The best way to be involved in civil rights protests in Seattle is to follow Black Lives Seattle on its social media. The organization announces its protests in advance and often solicits support from volunteers.

Are Protests in Seattle Violent?

If you’re looking up protests in Seattle not because you want to be in the forefront but because you want to avoid them, you might want to know what to expect if you come across a rally or a sit-in in Seattle. Ironically, you are often not at risk of injury from the protestors’ side but might be at risk of getting manhandled by the police.

Generally, protests are not violent in Seattle, but sometimes there can be acts of vandalism and violence when protestors are dealt with force. Before joining a protest, check all the factors, including the subject matter and the history of the organization holding said protest.

Organizations that conduct protests where the police and protestors often clash don’t get the benefit of the doubt whenever they launch a new protest. Police are likely to be quick with force in such cases.

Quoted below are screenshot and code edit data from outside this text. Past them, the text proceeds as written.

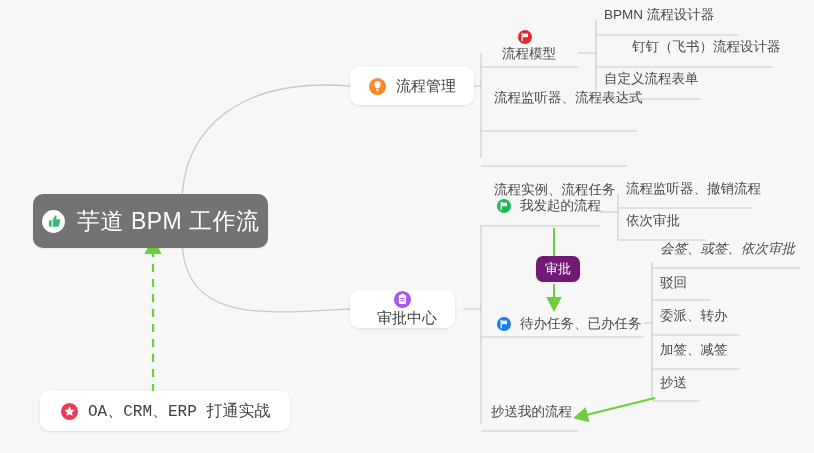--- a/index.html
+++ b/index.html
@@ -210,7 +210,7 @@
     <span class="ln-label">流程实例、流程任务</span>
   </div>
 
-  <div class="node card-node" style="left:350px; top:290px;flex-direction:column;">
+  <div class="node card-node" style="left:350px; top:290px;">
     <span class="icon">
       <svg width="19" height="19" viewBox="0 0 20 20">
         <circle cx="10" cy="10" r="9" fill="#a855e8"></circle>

There are also protest collectives that have a very peaceful history. They go as far as individually vetting protestors before disclosing the march or sit-in location.

How Do I Get Permission to Protest?

To get permission to protest, you need to apply for a “Special Events” permit from the Special Events Office of the Seattle Government. You have to apply for said permit 90 days in advance and pay a $75 permit fee.

The organizer has to bear general liability insurance unless the special events committee grants an exception. You will most likely get a permit if you position your event as a Free Speech event. The speech content can, then, protest a specific action or policy.

Final Thoughts

Seattle might have gotten noticed for considerable protests like the CHOP. However, it is not home to daily protests, so you must look up whether active protests are going on or scheduled via the Seattle Protest Network and similar online resources.